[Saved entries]
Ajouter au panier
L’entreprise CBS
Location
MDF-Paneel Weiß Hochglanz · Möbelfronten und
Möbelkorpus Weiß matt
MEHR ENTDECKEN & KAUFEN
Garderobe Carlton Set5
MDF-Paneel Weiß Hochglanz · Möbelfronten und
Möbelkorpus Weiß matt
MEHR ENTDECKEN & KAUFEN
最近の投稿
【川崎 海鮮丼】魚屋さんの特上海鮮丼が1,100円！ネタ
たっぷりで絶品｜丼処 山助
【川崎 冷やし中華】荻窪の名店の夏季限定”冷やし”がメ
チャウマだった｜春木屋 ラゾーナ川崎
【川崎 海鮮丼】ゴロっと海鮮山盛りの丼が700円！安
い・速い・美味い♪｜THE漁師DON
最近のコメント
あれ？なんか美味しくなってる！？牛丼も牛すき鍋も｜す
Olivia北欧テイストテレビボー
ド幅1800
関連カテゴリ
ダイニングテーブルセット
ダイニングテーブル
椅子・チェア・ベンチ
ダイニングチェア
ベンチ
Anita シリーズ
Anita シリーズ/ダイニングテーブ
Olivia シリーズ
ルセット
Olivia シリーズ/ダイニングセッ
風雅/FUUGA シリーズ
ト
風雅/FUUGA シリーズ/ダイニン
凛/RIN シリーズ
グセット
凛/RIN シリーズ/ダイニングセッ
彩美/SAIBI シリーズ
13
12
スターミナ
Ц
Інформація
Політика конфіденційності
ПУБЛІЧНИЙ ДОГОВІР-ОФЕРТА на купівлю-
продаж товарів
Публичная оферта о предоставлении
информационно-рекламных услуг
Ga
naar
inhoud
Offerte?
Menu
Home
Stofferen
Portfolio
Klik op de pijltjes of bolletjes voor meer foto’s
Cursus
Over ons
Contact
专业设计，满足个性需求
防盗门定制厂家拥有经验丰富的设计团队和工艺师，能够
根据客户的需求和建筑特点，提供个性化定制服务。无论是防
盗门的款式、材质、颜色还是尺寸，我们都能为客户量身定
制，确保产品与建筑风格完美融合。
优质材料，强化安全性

[WORK TASK] Find the word "シリーズ" in the data and show each line that holds it.

[RESPONSE TO THE EXERCISE]
Anita シリーズ
Anita シリーズ/ダイニングテーブ
Olivia シリーズ
Olivia シリーズ/ダイニングセッ
風雅/FUUGA シリーズ
風雅/FUUGA シリーズ/ダイニン
凛/RIN シリーズ
凛/RIN シリーズ/ダイニングセッ
彩美/SAIBI シリーズ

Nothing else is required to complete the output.